The Canadian Trucking Alliance (CTA) is urging the federal government to push
the US administration to develop a joint border crisis management plan to respond to possible future terrorist attacks on the continent.
The Alliance says such a plan is necessary to keep low-risk traffic moving in the event of increased border security concerns.
“The warning issued (this week) by Attorney-General Ashcroft should make it plain to everyone that it’s not business as usual at the border. It also highlighted the need to put in place common strategies to ensure that the outrageous border delays that followed the September 11 attacks do not become part of our trade landscape. Although we saw remarkable solidarity and cooperation between Canadian and US authorities, post-September 11 we also saw a lot of improvisation as different jurisdictions scrambled to deal with an exceptional situation,” said David Bradley, chief executive officer of the Canadian Trucking Alliance.
The CTA says it first floated the idea of a Canada-US border crisis management plan in a letter to Prime Minister Chretien two weeks ago.
Development of this plan would involve all relevant authorities on either side of the border: provincial and state governments; municipalities and bridge and tunnel authorities as well as the Canadian federal government and US administration.
The Alliance says that in this heightened state of alert a hoax, or even a practical joke could cause the shutdown of some of Canada’s busiest ports as well as choke essential supplies for manufacturing plants on both sides of the 49th parallel.
“Our federal government must put this matter right next to its security agenda in term of priorities.
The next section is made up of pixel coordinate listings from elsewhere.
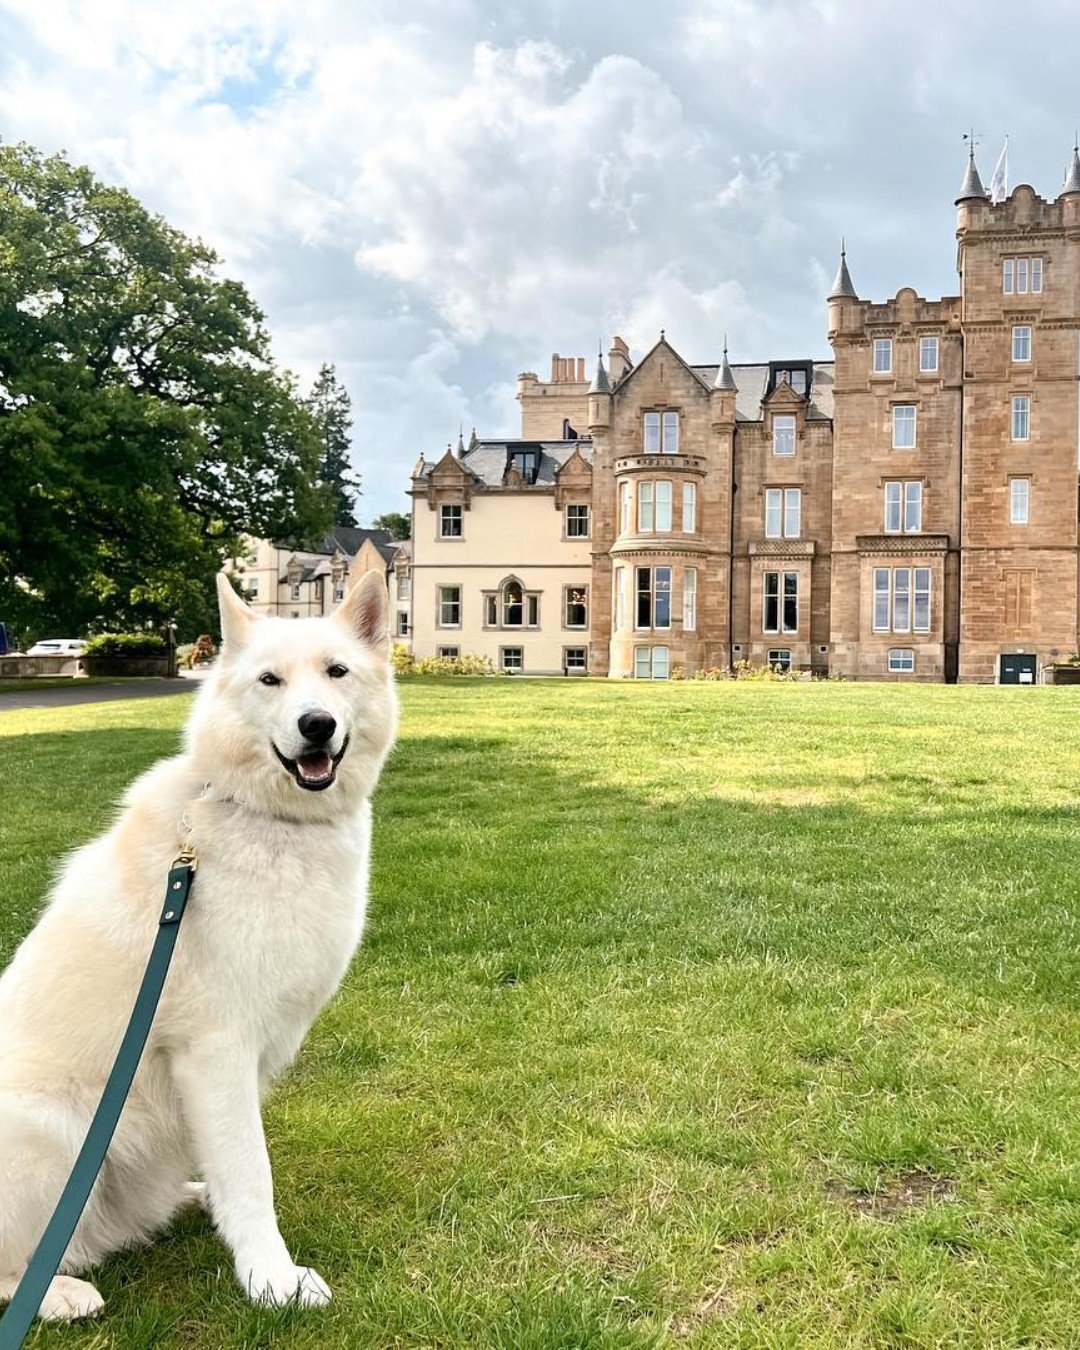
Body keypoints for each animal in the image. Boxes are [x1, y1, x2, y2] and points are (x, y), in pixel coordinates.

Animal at [0, 569, 396, 1317]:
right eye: (270, 680)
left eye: (337, 672)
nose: (317, 725)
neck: (268, 820)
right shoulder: (217, 1051)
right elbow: (251, 1171)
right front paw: (273, 1280)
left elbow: (235, 1164)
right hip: (53, 1130)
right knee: (15, 1269)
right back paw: (61, 1295)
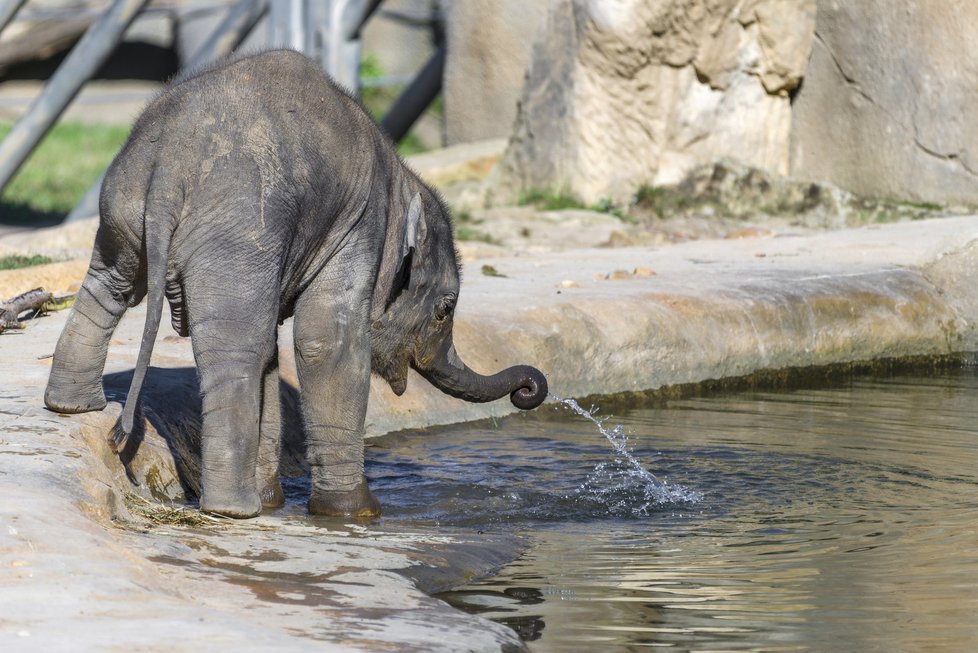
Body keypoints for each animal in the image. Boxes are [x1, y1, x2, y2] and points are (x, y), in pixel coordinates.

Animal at [45, 49, 544, 520]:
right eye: (444, 309)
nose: (528, 389)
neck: (403, 179)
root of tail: (171, 162)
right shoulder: (360, 227)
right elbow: (328, 342)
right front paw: (356, 513)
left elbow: (275, 349)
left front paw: (275, 502)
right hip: (240, 231)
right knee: (234, 349)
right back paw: (232, 510)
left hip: (125, 203)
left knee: (111, 286)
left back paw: (73, 407)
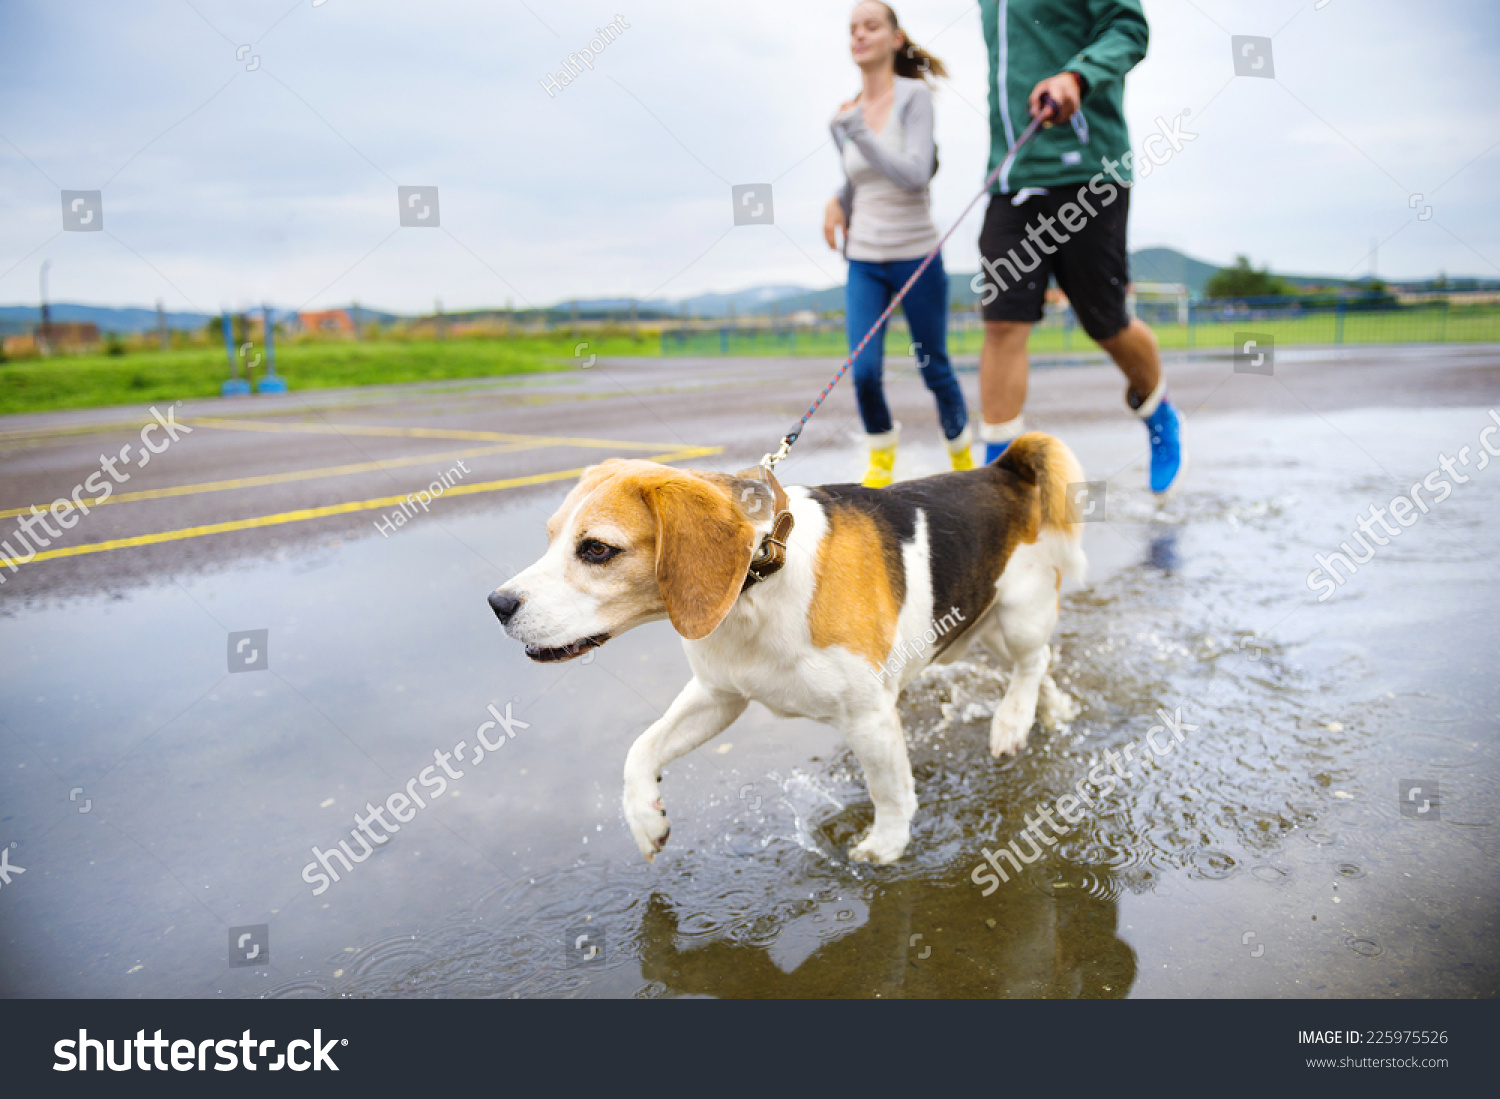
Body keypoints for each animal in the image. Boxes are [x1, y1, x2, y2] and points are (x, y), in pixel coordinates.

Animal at [492, 431, 1092, 863]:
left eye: (596, 549)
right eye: (550, 537)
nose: (498, 603)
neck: (761, 577)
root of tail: (1002, 469)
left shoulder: (870, 716)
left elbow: (889, 790)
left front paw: (887, 846)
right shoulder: (719, 695)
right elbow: (641, 749)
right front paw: (646, 819)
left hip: (1018, 616)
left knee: (1034, 660)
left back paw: (1011, 721)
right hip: (976, 628)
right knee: (1039, 666)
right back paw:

Ottawa and Washington must immediately strike a working group that would begin fleshing out strategies designed to maximize the security of our border while maintaining its ability to process legitimate traffic in the event of a crisis situation,” said Bradley.
Such a plan, says the Alliance, could include real-time communications of border conditions to users, designation of commercial-only ports, redeployment of customs and immigration personnel, deployment of municipal and provincial police, land-border pre-clearance, and up-stream triage of commercial traffic.